Records from a data collection:
━━━━━━━━━━
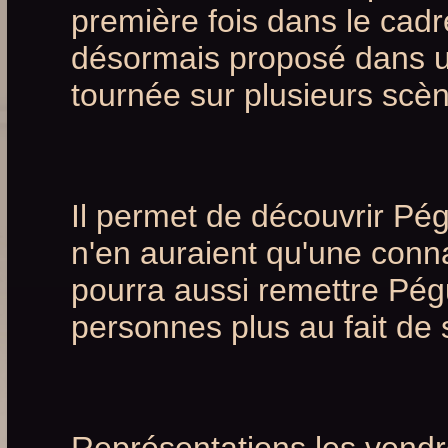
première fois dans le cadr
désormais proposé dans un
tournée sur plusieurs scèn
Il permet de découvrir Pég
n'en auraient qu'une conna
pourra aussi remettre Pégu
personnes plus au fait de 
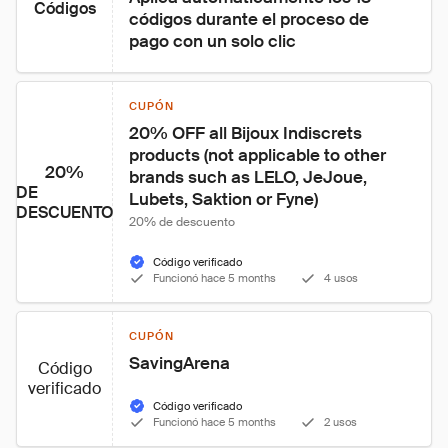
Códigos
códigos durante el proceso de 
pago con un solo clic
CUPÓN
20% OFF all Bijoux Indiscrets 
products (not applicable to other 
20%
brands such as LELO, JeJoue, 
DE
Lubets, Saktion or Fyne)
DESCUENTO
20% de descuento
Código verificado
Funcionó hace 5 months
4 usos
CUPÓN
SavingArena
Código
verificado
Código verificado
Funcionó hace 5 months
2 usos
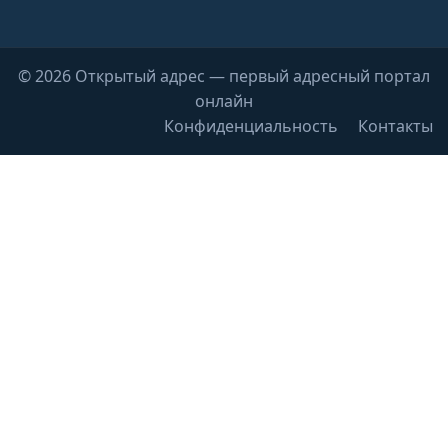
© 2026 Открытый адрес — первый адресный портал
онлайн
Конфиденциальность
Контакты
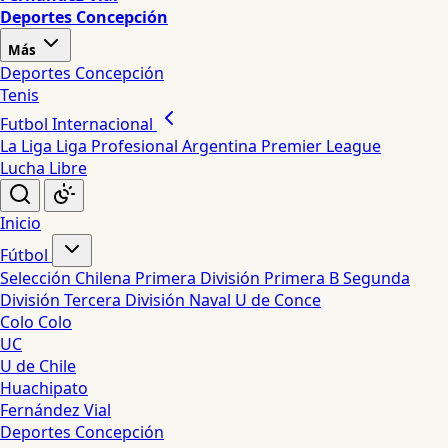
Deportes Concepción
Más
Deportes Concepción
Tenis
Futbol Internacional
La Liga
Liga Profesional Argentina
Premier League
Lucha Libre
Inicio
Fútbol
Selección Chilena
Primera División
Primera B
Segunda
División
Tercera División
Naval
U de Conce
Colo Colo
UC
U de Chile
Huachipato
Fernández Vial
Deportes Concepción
━━━━━━━━━━
> _YOUR INSTRUCTIONS_
Copy every line of the material above exactly, leaving the pictures out.

> _OUTPUT OF THE EXERCISE_
première fois dans le cadr
désormais proposé dans un
tournée sur plusieurs scèn
Il permet de découvrir Pég
n'en auraient qu'une conna
pourra aussi remettre Pégu
personnes plus au fait de 
Códigos
códigos durante el proceso de 
pago con un solo clic
CUPÓN
20% OFF all Bijoux Indiscrets 
products (not applicable to other 
20%
brands such as LELO, JeJoue, 
DE
Lubets, Saktion or Fyne)
DESCUENTO
20% de descuento
Código verificado
Funcionó hace 5 months
4 usos
CUPÓN
SavingArena
Código
verificado
Código verificado
Funcionó hace 5 months
2 usos
© 2026 Открытый адрес — первый адресный портал
онлайн
Конфиденциальность
Контакты
Deportes Concepción
Más
Deportes Concepción
Tenis
Futbol Internacional
La Liga
Liga Profesional Argentina
Premier League
Lucha Libre
Inicio
Fútbol
Selección Chilena
Primera División
Primera B
Segunda
División
Tercera División
Naval
U de Conce
Colo Colo
UC
U de Chile
Huachipato
Fernández Vial
Deportes Concepción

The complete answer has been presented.